Dez anos após a morte, o poeta Araripe Coutinho foi tema do Mestrado defendido pelo jornalista sergipano Jaime Neto na Universidade do Estado da Bahia (UNEB), na cidade de Alagoinhas. Intitulada “Araripe Coutinho: como alguém que sempre esteve aqui e as inquietações de uma poética performaticamente queer”, a pesquisa para a dissertação buscou ressaltar a poesia de Coutinho, dentro do universo Queer, trazendo assim a produção deste escritor e outros autores que estão situados à margem da sociedade, justamente, por não seguirem o padrão da heterossexualidade vigente ainda hoje. Jaime trouxe à tona escritores que, “juntos ao poeta, deixaram um legado de apontamentos decoloniais que precisamos beber dessa fonte hoje, mais que nunca”, afirma o mestre.
Foi durante a pandemia da Covid-19 que o jornalista teve a ideia de tentar o mestrado: “A priori fiquei pensativo se seria aprovado porque o tema escolhido era a poesia de um autor carioca, radicado sergipano”. Para surpresa de Jaime, desde a seleção, Araripe Coutinho despertou o interesse de todos do Programa de Crítica Cultural da UNEB. E não poderia ser diferente. Veja o que o escritor e poeta Eduardo Waack escreve sobre Coutinho: “foi uma pessoa autêntica e de personalidade forte, extrovertida, polêmica, controversa, exagerada e apaixonada pela verdadeira cultura popular”.

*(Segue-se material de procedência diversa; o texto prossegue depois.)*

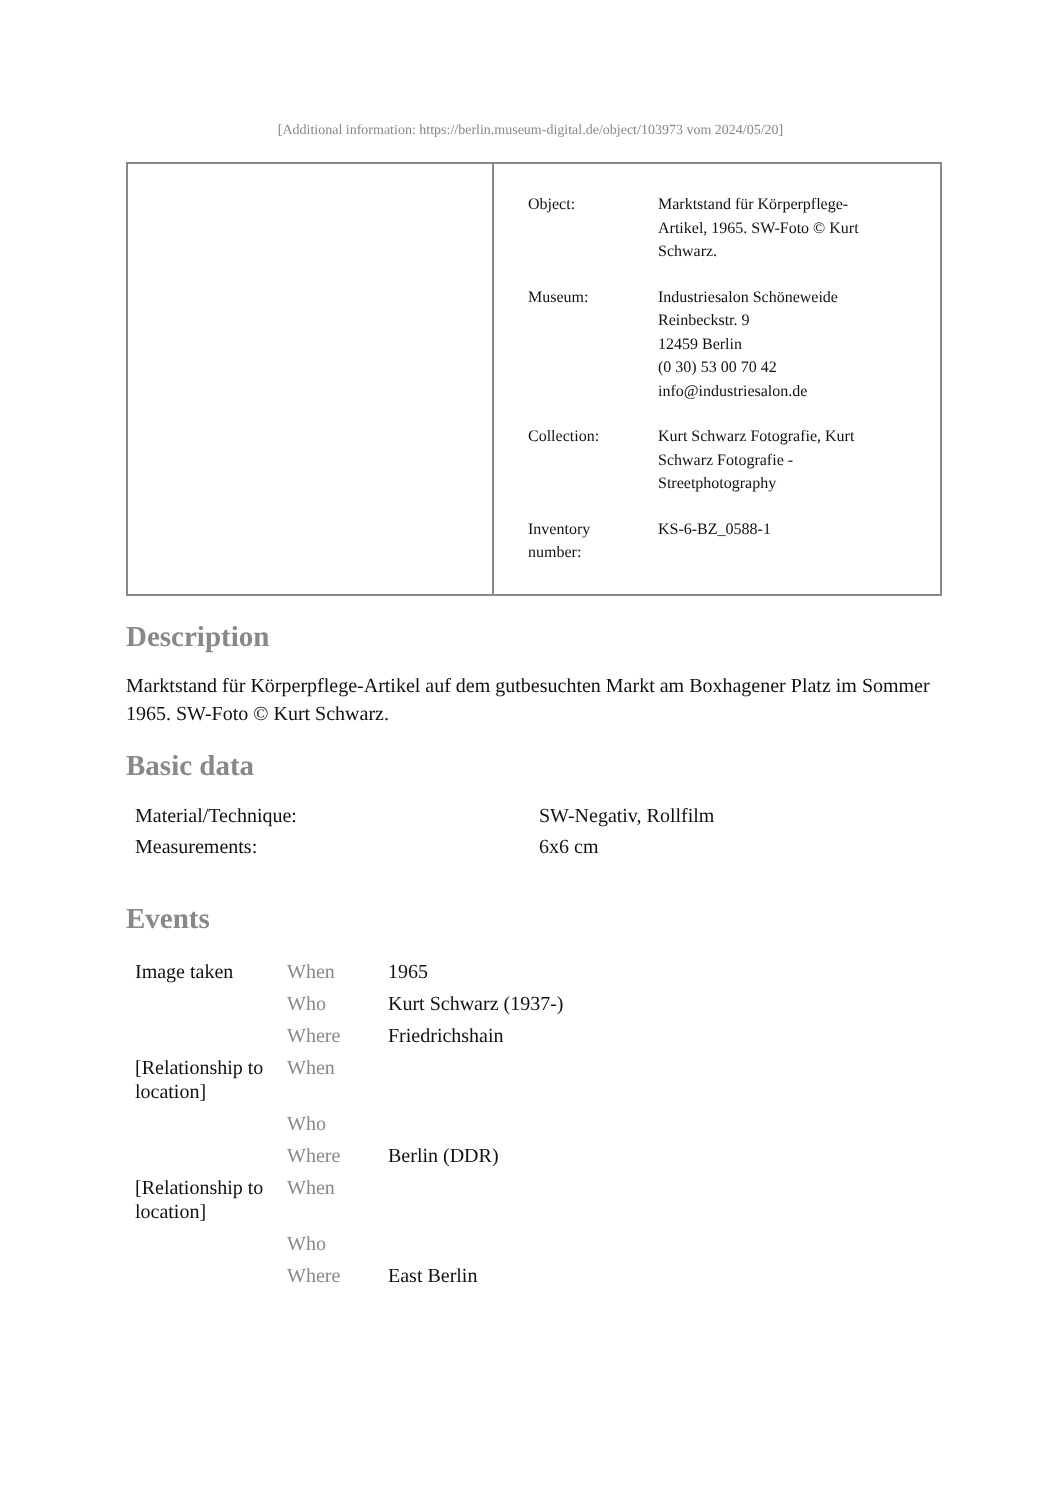[Additional information: https://berlin.museum-digital.de/object/103973 vom 2024/05/20]
| Object: | Marktstand für Körperpflege- Artikel, 1965. SW-Foto © Kurt Schwarz. |
| Museum: | Industriesalon Schöneweide Reinbeckstr. 9 12459 Berlin (0 30) 53 00 70 42 info@industriesalon.de |
| Collection: | Kurt Schwarz Fotografie, Kurt Schwarz Fotografie - Streetphotography |
| Inventory number: | KS-6-BZ_0588-1 |
Description
Marktstand für Körperpflege-Artikel auf dem gutbesuchten Markt am Boxhagener Platz im Sommer 1965. SW-Foto © Kurt Schwarz.
Basic data
| Material/Technique: | SW-Negativ, Rollfilm |
| Measurements: | 6x6 cm |
Events
| Image taken | When | 1965 |
| | Who | Kurt Schwarz (1937-) |
| | Where | Friedrichshain |
| [Relationship to location] | When | |
| | Who | |
| | Where | Berlin (DDR) |
| [Relationship to location] | When | |
| | Who | |
| | Where | East Berlin |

Jaime afirma que ao embarcar na poesia de Araripe, “me vi encontrando esse amigo íntimo. Cada aula, cada estudo, cada pesquisa… era um diálogo que eu mantinha com o poeta. falávamos o tempo inteiro, eu daqui e ele através de sua escrita”, frisa. O mestre também afirma que o poeta está muito vivo, basta abrir o livro “Amor sem rosto” de 1989, por exemplo, “que ele está lá e ficará pra sempre. Desde muito cedo ele se entendia enquanto escritor/poeta e ao longo de sua obra foi deixando verdadeiros relatos socioculturais e históricos que contam muito dele, do mundo que ele vivia e de suas dores”, afirma.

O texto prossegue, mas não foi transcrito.